Gretana, eager to add to her scanty store of knowledge about Vekrynn, was both intrigued and disturbed by the hint that the Warden had to face his share of problems like any other human being. “But he’s the doyen.”
“So was his father, which means Vekrynn was generally expected to accept an administrative post on the High Council. Instead of that, he used the family influence to get Earth added to the list of the Hundred Worlds, and he has kept it there ever since, in spite of all the opposition.”
“I didn’t know that.”
“That’s because Vekrynn programmes all our educational imprints in person, and he likes to engender positive attitudes.”
“But you don’t.”
“Wrong!
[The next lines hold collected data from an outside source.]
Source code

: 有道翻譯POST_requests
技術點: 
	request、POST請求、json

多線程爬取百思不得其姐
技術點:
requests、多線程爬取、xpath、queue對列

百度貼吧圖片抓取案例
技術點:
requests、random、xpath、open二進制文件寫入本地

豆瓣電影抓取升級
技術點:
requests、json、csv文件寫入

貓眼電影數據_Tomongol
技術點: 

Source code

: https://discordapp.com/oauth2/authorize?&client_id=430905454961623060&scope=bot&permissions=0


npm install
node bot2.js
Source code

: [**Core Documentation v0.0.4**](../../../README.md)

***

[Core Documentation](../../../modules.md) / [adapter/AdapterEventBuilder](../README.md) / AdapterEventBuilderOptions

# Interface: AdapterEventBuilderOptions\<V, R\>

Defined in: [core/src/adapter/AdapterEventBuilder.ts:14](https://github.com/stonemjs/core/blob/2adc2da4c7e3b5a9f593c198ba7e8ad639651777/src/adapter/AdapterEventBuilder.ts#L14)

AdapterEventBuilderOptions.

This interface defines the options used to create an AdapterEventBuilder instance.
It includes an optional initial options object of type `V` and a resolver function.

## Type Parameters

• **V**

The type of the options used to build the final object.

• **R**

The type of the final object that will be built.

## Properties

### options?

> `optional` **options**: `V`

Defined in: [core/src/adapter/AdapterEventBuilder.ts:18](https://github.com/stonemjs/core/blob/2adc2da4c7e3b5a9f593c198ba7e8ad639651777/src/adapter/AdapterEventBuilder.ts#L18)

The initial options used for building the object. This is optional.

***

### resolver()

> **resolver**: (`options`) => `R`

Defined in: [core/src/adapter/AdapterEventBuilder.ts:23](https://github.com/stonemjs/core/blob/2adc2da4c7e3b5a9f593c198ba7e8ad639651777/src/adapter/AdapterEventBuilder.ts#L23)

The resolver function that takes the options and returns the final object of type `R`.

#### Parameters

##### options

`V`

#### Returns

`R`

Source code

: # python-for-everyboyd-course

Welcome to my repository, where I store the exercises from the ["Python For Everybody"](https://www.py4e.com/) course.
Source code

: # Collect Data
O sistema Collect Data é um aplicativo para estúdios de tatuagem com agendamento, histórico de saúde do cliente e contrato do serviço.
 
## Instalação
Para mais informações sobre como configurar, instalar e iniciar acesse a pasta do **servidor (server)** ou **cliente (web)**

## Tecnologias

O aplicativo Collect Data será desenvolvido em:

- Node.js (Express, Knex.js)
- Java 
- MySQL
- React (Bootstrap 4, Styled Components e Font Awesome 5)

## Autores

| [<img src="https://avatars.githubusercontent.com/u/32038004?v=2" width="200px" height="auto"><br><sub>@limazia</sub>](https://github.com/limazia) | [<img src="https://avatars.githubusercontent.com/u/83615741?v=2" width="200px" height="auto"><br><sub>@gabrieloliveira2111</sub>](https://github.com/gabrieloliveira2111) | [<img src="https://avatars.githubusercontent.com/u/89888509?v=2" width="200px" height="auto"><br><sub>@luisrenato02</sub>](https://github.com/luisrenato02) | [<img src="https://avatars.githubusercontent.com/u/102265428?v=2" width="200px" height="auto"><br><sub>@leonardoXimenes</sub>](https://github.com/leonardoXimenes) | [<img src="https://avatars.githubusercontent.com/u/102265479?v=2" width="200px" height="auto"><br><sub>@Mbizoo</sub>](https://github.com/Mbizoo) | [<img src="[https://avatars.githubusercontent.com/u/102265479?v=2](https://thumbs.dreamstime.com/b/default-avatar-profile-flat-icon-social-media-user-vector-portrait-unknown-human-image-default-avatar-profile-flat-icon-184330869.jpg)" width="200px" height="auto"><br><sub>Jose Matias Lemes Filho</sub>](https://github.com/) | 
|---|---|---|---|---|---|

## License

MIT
I simply prefer different methods.” Ichmo regarded her quizzically for a moment, then turned and with a wave of one hand conjured up from the dimness a simulation of Earth, minus its normal cloud cover, as viewed from a distance of several planetary diameters. “There it is—the unlucky one—in all its seething short-lived misery. As you must know, the sole purpose of the Bureau of Wardens is to study the evolution of civilisation on a nominal one hundred human worlds—the actual number is now somewhat less than a hundred—and to develop a science which will enable the Mollanian culture to survive for ever. The official term is ‘indefinitely’, but it means for ever.”
Gretana nodded. “Well?”
“We come to the delicate question of relative time scales. As a matter of policy, we have mostly chosen worlds which have had no success in extending life expectancy beyond the norm of six or seven centuries, the theory being that they conveniently telescope or condense all social and evolutionary processes and thus yield far more data. The theory isn’t generally accepted, though. Some authorities take the view that the lifespan of the individual dictates virtually all of his attitudes and consequently has a profound effect on the development of his civilisation. They claim that the data obtained from human cultures with unmodified lifespans are highly suspect, not at all applicable to Mollan. They also claim that all observations of a pitiful freak like Earth are of academic interest only. Putting it bluntly, they would like the Wardenship of Earth to be discontinued.”